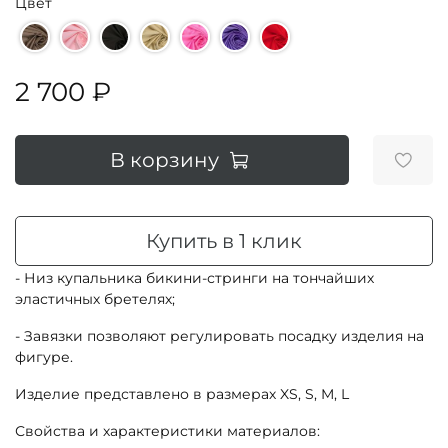
Цвет
2 700 ₽
В корзину
Купить в 1 клик
- Низ купальника бикини-стринги на тончайших
эластичных бретелях;
- Завязки позволяют регулировать посадку изделия на
фигуре.
Изделие представлено в размерах XS, S, M, L
Свойства и характеристики материалов:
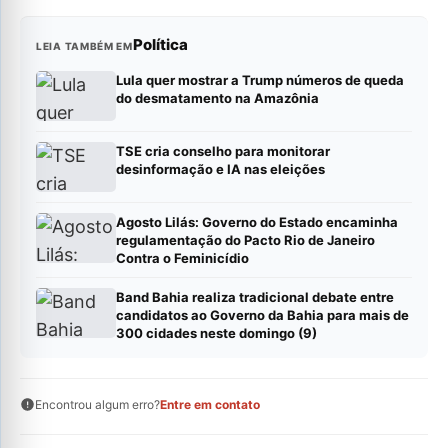
Política
LEIA TAMBÉM EM
Lula quer mostrar a Trump números de queda
do desmatamento na Amazônia
TSE cria conselho para monitorar
desinformação e IA nas eleições
Agosto Lilás: Governo do Estado encaminha
regulamentação do Pacto Rio de Janeiro
Contra o Feminicídio
Band Bahia realiza tradicional debate entre
candidatos ao Governo da Bahia para mais de
300 cidades neste domingo (9)
Encontrou algum erro?
Entre em contato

|---|

◆ **Problem to solve**
Pictures stay out; print every other part of the listing above exactly.

◆ **Solution below**
Цвет
2 700 ₽
В корзину
Купить в 1 клик
- Низ купальника бикини-стринги на тончайших
эластичных бретелях;
- Завязки позволяют регулировать посадку изделия на
фигуре.
Изделие представлено в размерах XS, S, M, L
Свойства и характеристики материалов:
Política
LEIA TAMBÉM EM
Lula quer mostrar a Trump números de queda
do desmatamento na Amazônia
TSE cria conselho para monitorar
desinformação e IA nas eleições
Agosto Lilás: Governo do Estado encaminha
regulamentação do Pacto Rio de Janeiro
Contra o Feminicídio
Band Bahia realiza tradicional debate entre
candidatos ao Governo da Bahia para mais de
300 cidades neste domingo (9)
Encontrou algum erro?
Entre em contato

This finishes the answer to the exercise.